-- What you are asked to do --
Go through the records and copy each line where the word "CROSS" occurs.

-- Material provided --
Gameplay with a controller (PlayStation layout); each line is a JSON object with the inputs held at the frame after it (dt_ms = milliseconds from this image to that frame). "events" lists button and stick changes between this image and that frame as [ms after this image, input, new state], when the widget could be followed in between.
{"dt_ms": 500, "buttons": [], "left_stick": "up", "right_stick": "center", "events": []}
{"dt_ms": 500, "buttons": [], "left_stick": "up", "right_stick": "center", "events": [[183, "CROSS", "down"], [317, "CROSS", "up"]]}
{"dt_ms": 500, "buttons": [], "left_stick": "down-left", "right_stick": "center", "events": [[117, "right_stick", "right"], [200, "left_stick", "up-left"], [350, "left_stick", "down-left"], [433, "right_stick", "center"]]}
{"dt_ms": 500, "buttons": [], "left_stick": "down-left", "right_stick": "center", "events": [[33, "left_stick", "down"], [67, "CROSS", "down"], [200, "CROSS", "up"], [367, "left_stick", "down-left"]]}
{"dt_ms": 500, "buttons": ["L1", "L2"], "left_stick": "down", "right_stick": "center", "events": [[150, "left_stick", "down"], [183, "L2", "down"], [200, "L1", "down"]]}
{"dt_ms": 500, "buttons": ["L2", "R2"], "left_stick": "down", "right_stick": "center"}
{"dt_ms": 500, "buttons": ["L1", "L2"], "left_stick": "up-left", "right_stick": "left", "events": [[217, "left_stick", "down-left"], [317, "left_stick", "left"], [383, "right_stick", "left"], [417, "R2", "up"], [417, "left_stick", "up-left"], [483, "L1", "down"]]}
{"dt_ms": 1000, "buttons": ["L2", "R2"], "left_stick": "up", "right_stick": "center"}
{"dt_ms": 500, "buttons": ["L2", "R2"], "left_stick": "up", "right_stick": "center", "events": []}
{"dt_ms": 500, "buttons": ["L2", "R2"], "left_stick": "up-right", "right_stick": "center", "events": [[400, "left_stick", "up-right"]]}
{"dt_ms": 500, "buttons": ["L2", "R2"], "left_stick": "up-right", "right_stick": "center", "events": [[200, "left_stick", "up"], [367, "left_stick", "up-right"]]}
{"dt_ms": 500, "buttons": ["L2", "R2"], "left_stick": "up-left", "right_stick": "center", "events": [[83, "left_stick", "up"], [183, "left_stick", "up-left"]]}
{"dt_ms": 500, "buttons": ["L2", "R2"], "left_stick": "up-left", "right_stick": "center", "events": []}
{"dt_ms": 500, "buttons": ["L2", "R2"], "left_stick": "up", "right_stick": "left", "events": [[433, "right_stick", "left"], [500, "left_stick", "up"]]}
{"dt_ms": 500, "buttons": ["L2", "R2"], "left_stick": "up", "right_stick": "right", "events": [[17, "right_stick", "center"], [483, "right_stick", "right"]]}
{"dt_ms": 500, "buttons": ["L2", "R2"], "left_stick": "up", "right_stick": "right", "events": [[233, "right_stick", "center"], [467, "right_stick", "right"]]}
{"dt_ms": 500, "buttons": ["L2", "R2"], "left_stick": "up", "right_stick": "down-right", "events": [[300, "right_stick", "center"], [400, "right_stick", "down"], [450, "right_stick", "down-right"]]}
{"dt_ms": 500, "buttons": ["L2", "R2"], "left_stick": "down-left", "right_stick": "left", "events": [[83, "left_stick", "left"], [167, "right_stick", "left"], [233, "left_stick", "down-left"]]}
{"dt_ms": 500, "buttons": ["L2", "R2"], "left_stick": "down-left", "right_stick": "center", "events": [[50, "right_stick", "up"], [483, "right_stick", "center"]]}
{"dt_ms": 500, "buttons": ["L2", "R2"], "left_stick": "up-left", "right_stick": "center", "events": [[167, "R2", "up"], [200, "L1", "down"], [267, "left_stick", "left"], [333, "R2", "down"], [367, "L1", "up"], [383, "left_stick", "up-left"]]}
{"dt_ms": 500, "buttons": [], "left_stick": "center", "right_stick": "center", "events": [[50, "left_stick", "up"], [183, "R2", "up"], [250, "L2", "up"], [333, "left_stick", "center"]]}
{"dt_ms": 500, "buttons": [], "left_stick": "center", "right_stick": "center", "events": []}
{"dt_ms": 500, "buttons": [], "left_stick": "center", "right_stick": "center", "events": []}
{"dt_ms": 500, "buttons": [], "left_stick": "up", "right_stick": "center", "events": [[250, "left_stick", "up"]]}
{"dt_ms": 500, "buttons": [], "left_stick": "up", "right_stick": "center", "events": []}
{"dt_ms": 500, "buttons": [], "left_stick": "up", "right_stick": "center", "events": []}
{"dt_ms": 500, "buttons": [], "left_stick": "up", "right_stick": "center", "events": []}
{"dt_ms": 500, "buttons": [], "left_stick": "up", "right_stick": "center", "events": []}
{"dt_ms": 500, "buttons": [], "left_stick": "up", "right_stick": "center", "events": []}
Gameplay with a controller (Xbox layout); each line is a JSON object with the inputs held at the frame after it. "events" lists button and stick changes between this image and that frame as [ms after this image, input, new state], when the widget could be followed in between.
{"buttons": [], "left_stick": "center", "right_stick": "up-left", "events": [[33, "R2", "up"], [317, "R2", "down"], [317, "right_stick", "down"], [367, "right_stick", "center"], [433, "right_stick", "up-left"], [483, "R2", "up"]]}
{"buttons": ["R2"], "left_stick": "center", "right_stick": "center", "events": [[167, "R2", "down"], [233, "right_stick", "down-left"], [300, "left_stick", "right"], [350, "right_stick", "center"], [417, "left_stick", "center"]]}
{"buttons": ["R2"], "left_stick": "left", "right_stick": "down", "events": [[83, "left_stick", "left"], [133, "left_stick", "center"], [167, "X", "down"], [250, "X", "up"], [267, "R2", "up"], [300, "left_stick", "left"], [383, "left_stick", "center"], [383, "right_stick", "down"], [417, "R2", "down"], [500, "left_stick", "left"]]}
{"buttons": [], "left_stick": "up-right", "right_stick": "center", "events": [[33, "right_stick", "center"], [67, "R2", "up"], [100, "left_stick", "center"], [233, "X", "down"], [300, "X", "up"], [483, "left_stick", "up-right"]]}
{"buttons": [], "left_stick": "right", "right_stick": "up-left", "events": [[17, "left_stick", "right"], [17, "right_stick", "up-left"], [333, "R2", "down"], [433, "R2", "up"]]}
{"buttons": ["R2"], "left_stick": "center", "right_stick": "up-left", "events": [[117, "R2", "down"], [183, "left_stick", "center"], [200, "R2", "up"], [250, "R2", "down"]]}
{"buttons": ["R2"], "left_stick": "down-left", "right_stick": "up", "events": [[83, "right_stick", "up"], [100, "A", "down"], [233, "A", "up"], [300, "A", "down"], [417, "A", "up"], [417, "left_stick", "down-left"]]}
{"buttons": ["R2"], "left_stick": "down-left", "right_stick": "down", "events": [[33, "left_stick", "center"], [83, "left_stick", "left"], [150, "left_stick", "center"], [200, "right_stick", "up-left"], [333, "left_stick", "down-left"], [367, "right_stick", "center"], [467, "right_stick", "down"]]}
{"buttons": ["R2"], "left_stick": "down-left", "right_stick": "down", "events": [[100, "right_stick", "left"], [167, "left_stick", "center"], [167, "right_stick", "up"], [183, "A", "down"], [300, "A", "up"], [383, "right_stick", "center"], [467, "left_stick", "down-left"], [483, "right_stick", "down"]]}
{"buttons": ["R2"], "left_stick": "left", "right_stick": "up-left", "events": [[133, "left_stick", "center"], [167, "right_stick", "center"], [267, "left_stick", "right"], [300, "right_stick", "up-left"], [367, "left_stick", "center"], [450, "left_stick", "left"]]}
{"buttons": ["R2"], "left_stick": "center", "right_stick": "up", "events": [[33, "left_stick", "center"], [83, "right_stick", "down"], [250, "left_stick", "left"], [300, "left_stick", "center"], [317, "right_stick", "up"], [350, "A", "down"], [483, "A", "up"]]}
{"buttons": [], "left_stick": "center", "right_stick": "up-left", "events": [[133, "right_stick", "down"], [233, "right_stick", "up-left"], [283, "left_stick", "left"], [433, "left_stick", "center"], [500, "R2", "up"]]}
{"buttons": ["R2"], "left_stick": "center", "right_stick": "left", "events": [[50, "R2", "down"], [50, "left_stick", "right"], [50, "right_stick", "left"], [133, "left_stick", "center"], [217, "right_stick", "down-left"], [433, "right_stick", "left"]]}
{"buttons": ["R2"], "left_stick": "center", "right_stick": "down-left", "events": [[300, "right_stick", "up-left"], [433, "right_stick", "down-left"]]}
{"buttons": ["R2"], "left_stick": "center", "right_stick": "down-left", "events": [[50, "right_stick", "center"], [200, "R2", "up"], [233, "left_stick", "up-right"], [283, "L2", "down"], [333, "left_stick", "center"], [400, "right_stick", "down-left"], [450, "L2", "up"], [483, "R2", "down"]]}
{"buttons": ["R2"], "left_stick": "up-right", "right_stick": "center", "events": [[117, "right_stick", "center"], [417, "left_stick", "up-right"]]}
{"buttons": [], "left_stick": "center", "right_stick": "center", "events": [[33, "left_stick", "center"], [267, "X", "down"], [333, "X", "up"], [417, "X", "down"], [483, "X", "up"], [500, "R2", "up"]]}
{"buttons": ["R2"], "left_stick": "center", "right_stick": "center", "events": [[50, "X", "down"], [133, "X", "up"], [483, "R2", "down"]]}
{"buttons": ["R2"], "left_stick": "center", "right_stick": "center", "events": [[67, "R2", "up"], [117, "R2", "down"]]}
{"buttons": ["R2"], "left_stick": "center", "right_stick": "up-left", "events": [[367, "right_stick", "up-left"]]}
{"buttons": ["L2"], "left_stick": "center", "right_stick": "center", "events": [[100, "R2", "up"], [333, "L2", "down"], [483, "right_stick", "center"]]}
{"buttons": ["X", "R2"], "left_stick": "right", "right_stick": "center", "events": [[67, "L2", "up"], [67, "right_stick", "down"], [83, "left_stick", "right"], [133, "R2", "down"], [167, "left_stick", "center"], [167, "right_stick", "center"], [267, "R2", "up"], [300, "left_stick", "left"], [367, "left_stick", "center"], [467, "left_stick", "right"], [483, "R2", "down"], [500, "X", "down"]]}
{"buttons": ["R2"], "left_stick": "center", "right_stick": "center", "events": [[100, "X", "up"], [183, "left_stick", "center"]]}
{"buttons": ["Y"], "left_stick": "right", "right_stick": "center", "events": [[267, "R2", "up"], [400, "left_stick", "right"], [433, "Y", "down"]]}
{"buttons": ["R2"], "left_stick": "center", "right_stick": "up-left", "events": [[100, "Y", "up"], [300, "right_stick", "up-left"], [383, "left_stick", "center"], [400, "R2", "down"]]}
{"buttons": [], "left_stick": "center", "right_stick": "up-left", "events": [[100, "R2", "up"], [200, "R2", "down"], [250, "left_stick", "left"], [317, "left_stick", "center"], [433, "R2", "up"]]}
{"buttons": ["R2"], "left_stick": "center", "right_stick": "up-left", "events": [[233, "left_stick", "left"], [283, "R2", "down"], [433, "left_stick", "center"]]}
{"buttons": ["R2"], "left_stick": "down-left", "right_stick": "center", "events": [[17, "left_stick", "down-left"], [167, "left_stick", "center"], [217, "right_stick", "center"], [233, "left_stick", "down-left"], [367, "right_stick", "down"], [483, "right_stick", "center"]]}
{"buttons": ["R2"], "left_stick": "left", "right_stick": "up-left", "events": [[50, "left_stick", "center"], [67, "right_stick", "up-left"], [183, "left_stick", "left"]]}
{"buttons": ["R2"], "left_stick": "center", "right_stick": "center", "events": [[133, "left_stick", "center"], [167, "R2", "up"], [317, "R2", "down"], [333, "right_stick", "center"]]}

-- Output of the exercise --
{"dt_ms": 500, "buttons": [], "left_stick": "up", "right_stick": "center", "events": [[183, "CROSS", "down"], [317, "CROSS", "up"]]}
{"dt_ms": 500, "buttons": [], "left_stick": "down-left", "right_stick": "center", "events": [[33, "left_stick", "down"], [67, "CROSS", "down"], [200, "CROSS", "up"], [367, "left_stick", "down-left"]]}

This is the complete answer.